Mann (1997) claims that the human rights-based paradigm provides a more practical framework, language and guidance for contemporary public health ethics, rather than one modified from medical, biomedical or earlier public health ethics, because human rights discourse and law originated completely beyond the health sphere. Thus the language of human rights may be more appropriate for dealing with the determinants of health that are also external to the health sphere, such as housing, education and transport. Furthermore, human rights paradigms look to identify the societal necessities for human wellbeing and therefore address the social determinants of health (Mann 1997). Conversely, Porter (2006) critiques the human rights model for public health as a Western-dominated, consequentialist paradigm. That is, what makes this approach any more valid or desirable than any other ethical model? (Later in the chapter we examine a related concept – cultural relativism.)
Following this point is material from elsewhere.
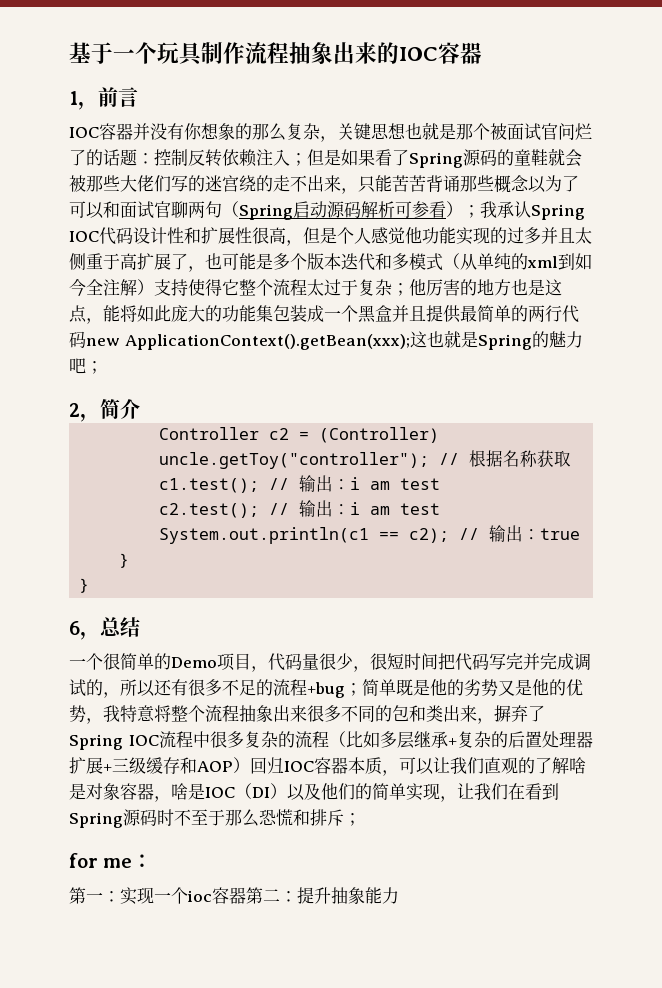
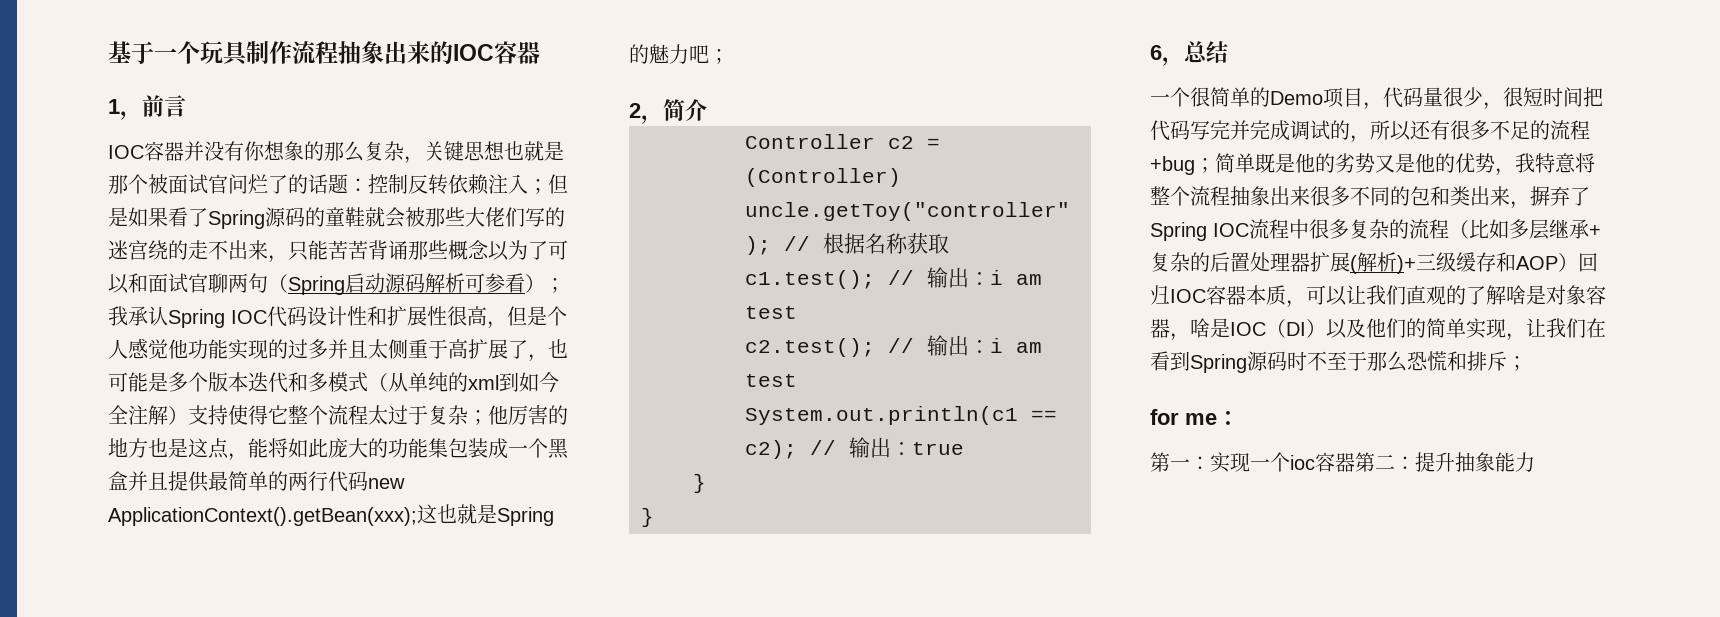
[103,764,112,772] + -> [1350,252,1416,274] (解析)+

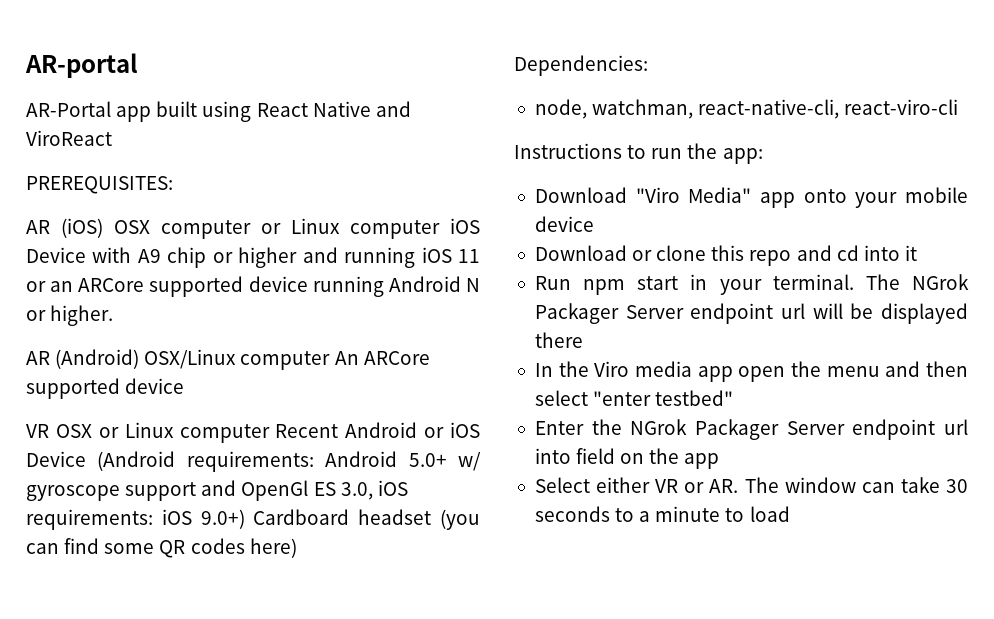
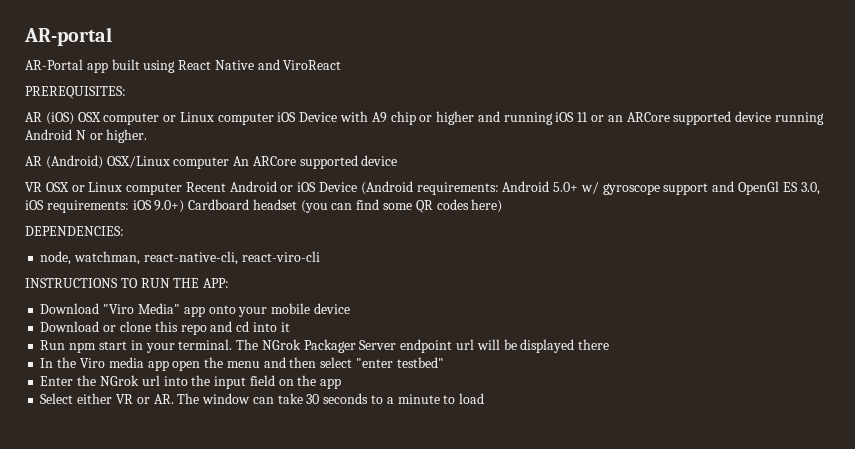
[514,55,648,76] Dependencies: -> [25,226,124,236] DEPENDENCIES:
[514,143,763,164] Instructions to run the app: -> [25,278,230,288] INSTRUCTIONS TO RUN THE APP:
[694,419,968,440] [534,448,571,464] Packager Server endpoint url into -> [141,375,247,389] url into the input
Gostin (2001) indicates four areas where ethics can facilitate public health to fulfil its purpose: the first is by helping to define the meaning of ‘public health professionalism’ and ‘ethical practice’; the second is leading dialogue on the moral value of the community’s wellbeing; the third is addressing the familiar issues confronting public health practitioners; and lastly, facilitating advocacy to improve the population’s health.
Applied ethics
Codes of ethics
Many professional groups have codes of ethics. A ‘code of ethics’ is a collection of standards for practitioners and organisations which dictates certain benchmarks as to their practice and their character while demonstrating their values to the public, as well as the standards of care that the public can expect (Gostin 2003). However, many codes of ethics are primarily about expected standards of professional conduct and do not provide guidelines for dealing with specific ethical issues.
A number of ethical codes for public health have been proposed or adopted; the three featured here have been selected because they include a variety of ethical perspectives. In 2002, the American Public Health Association (APHA) agreed to adopt a code of ethics for public health practice (Thomas et al. 2002).